Bug 411400

Summary: KDE snaps come with some unnecessary connections
Product: [KDE Neon] neon Reporter: Krish De Souza <koolkrish007+kde>
Component: SnapsAssignee: Scarlett Moore <sgmoore>
Status: CONFIRMED ---    
Severity: normal CC: neon-bugs-null, sgmoore
Priority: NOR    
Version First Reported In: unspecified   
Target Milestone: ---   
Platform: Other   
OS: Linux   
Latest Commit: Version Fixed/Implemented In:
Sentry Crash Report:

Description Krish De Souza 2019-08-28 20:38:36 UTC 
SUMMARY

Snaps use a lot of unnecessary plugs that exposes far more risk than necessary. Especially for internet facing snaps.

STEPS TO REPRODUCE
1. sudo snap install <kdesnap>
2. sudo snap connections <kdesnap>

OBSERVED RESULT

A lot of rather unexpected connections, in particular things like access to home, network and network-bind. Some apps like games (kmines, kpat, andand the like simply do not need access to the full home directory and can suffice simply without the home plugin with the folder located in /home/<user>/snap/....

EXPECTED RESULT
Some of these certainly don't need access to the network or network bind either. The point of snaps is to confine the app to the bare permissions needed.
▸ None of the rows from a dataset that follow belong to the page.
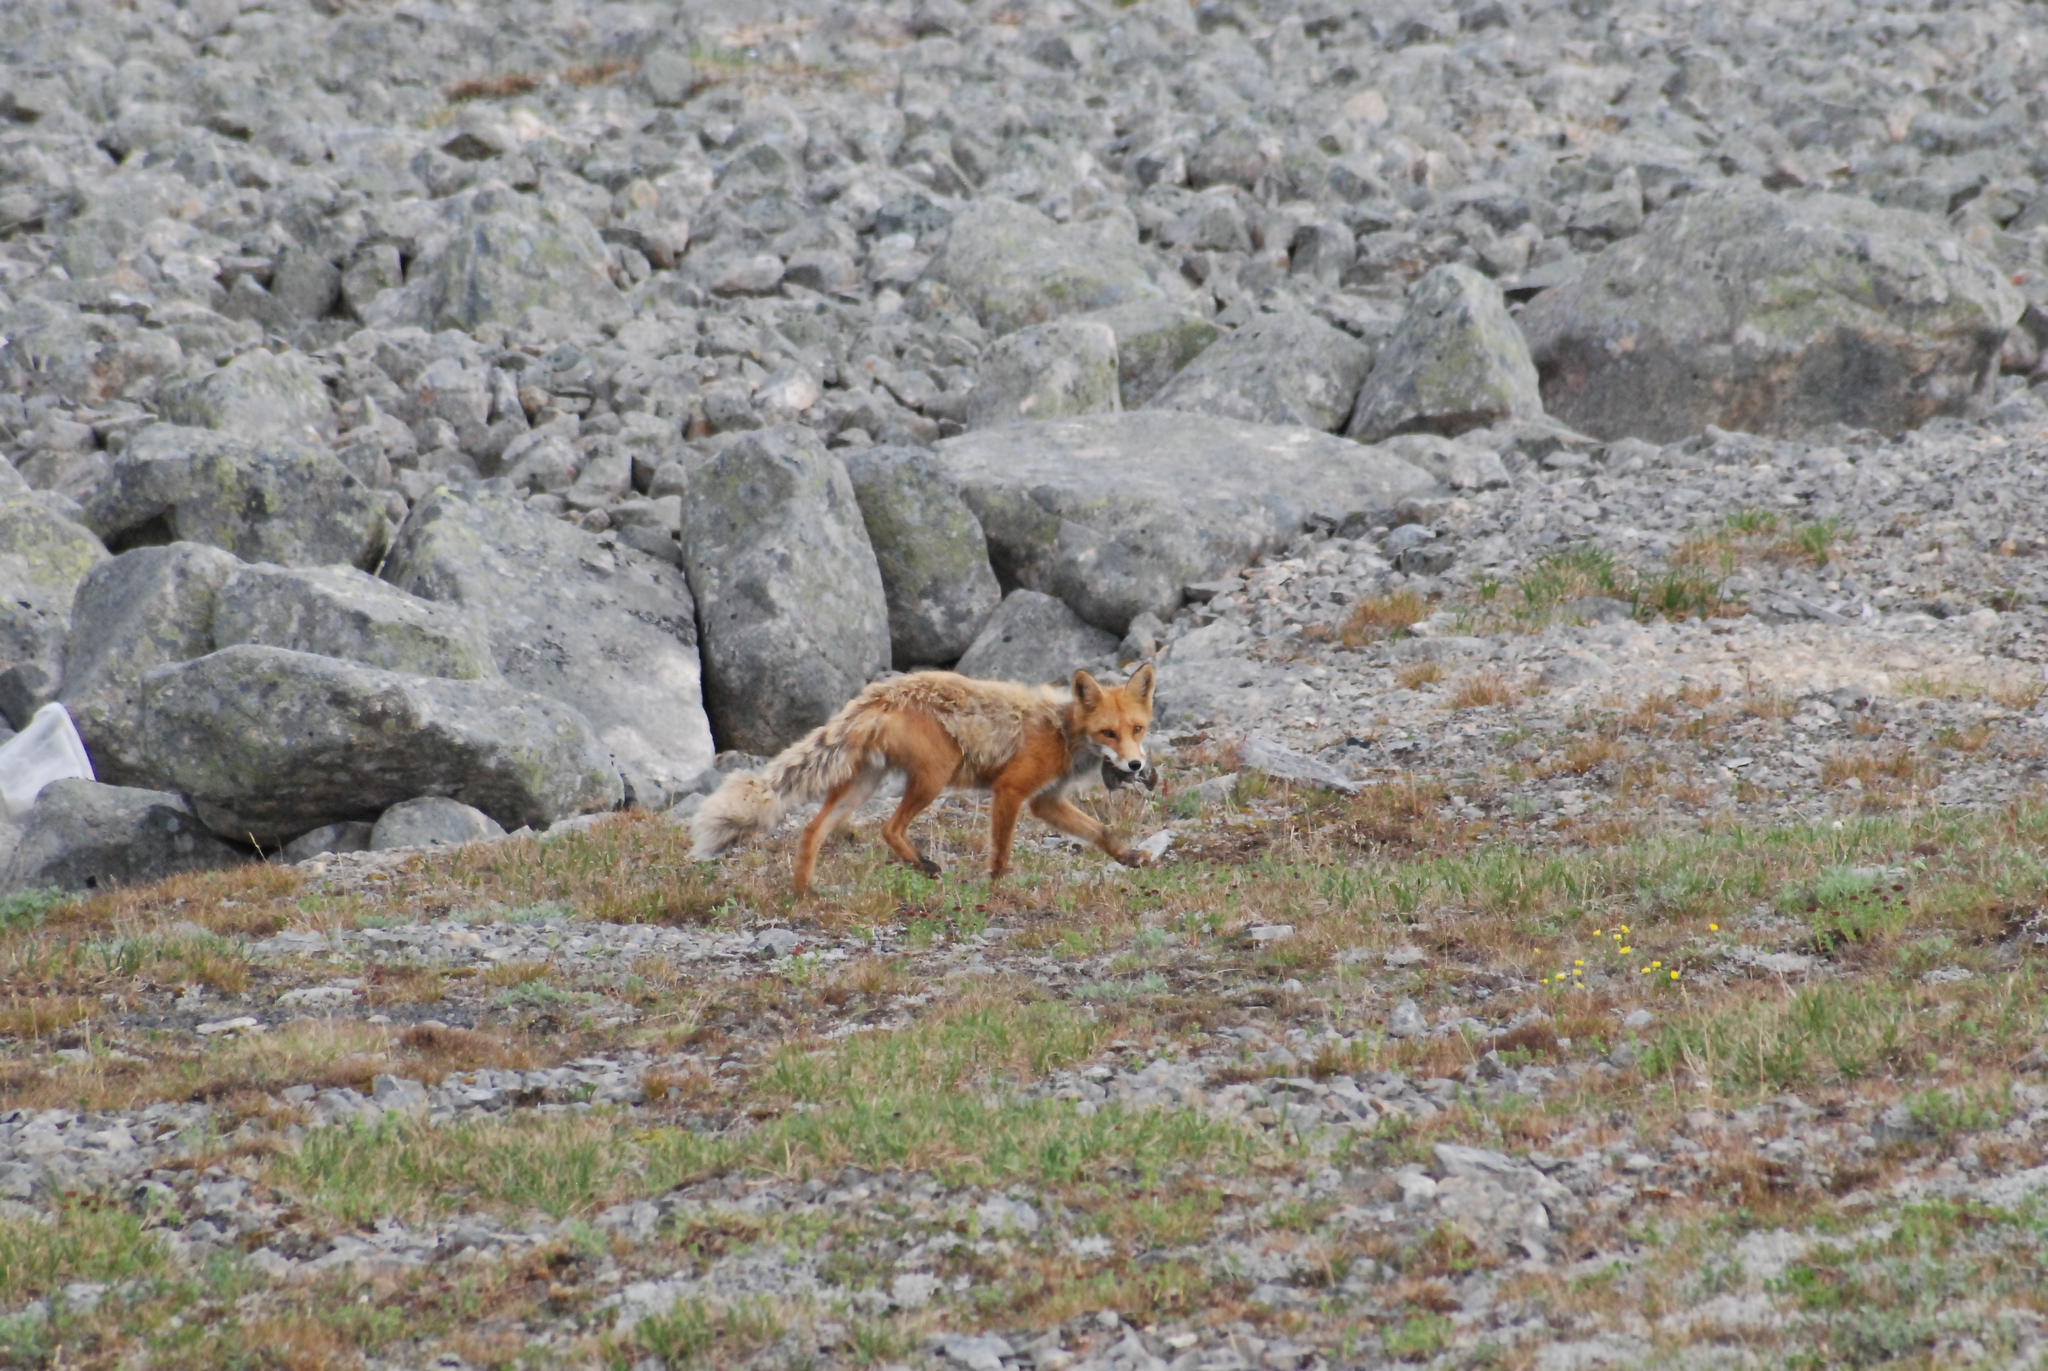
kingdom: Animalia
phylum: Chordata
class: Mammalia
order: Carnivora
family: Canidae
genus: Vulpes
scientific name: Vulpes vulpes
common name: Red fox
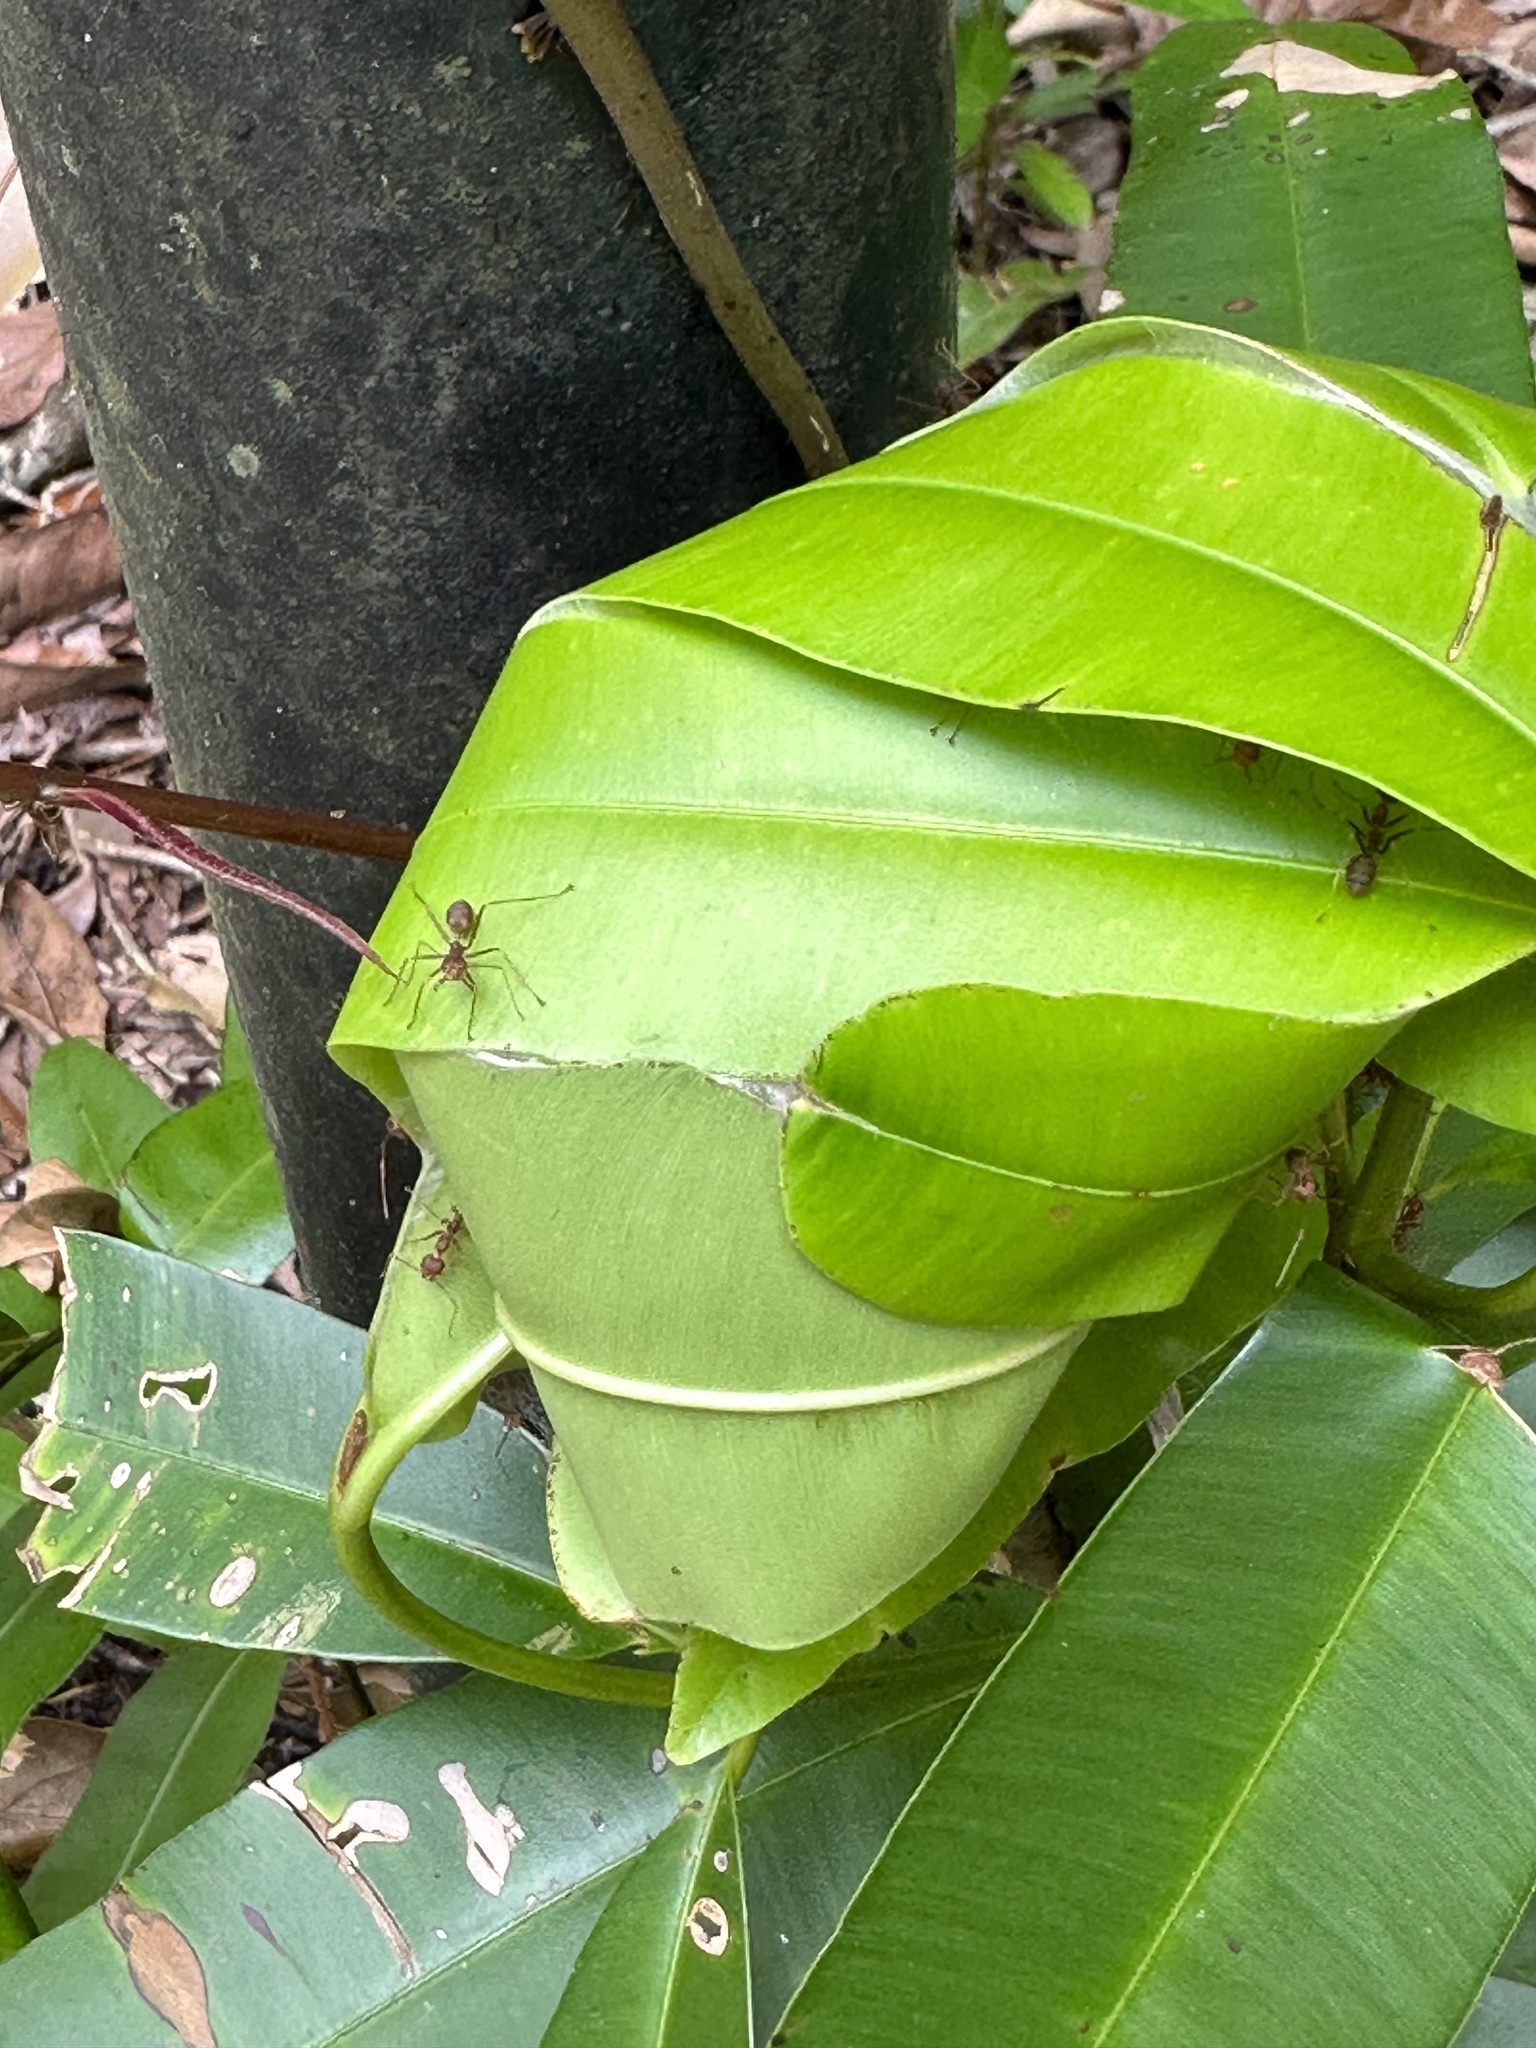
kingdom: Animalia
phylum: Arthropoda
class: Insecta
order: Hymenoptera
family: Formicidae
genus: Oecophylla
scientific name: Oecophylla smaragdina
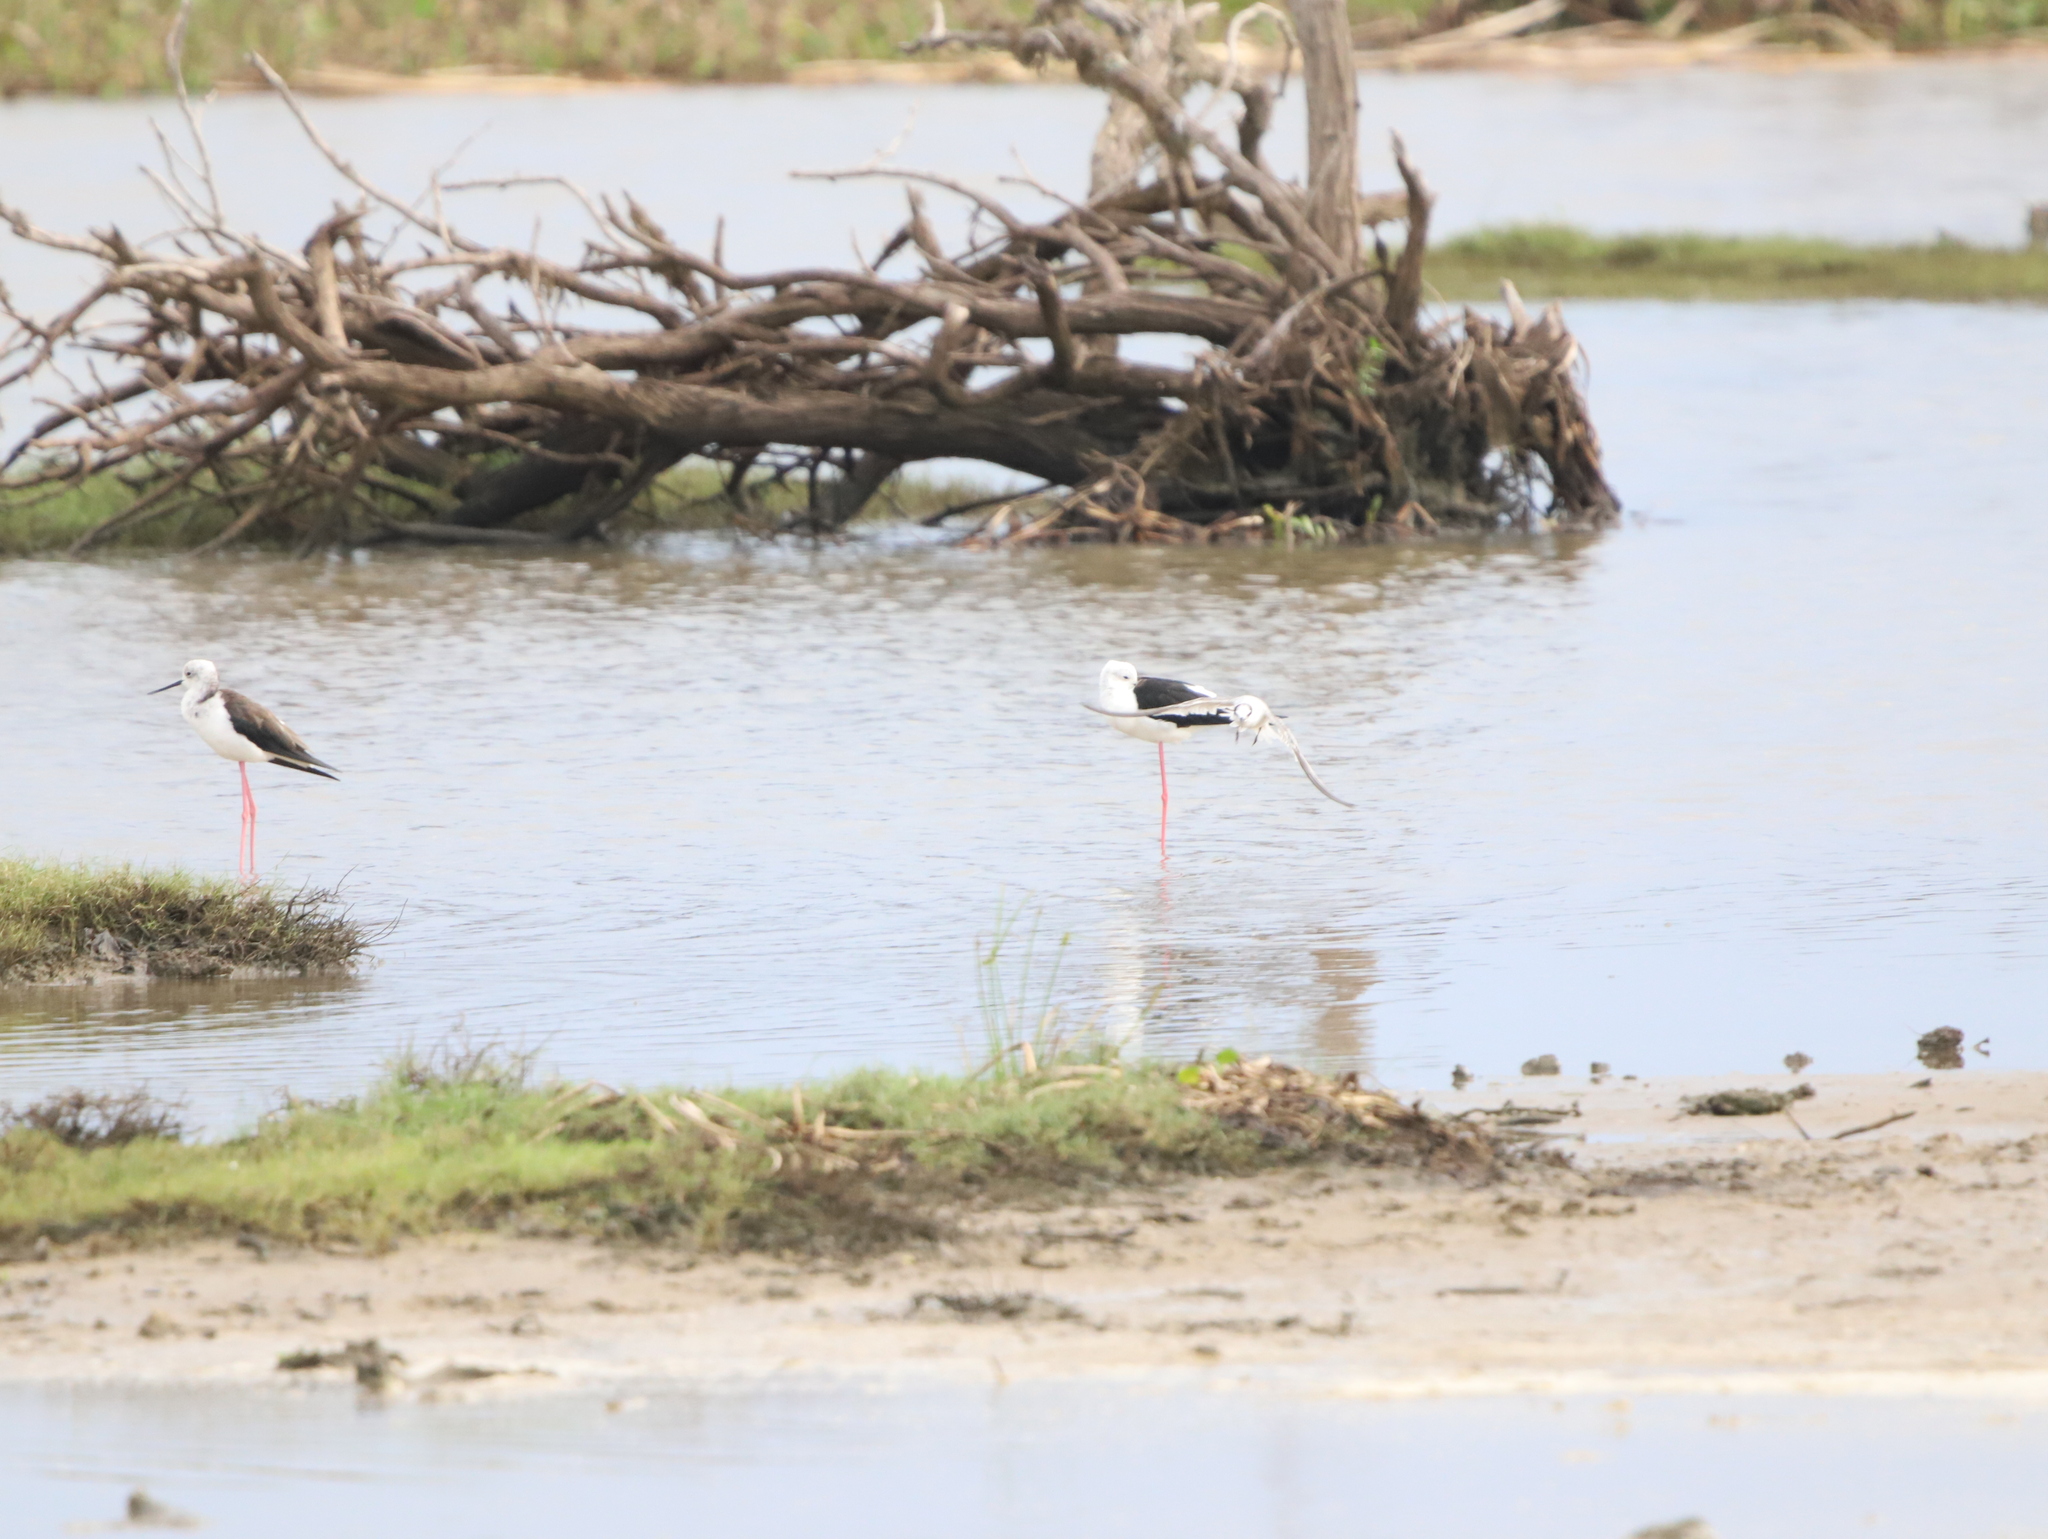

Another example is konversation, if an exploit is found over the network. I would prefer if the snap didn't give full access to my home directory.

SOFTWARE/OS VERSIONS
Linux/KDE Plasma: N/A
(available in About System)
KDE Plasma Version: N/A
KDE Frameworks Version: N/A 
Qt Version: N/A

ADDITIONAL INFORMATION
Comment 1 Scarlett Moore 2022-10-18 15:39:40 UTC 
I will go through and apply your suggestions as necessary. Some do require network for Knewstuff ( game boards etc ) but certainly not all of them.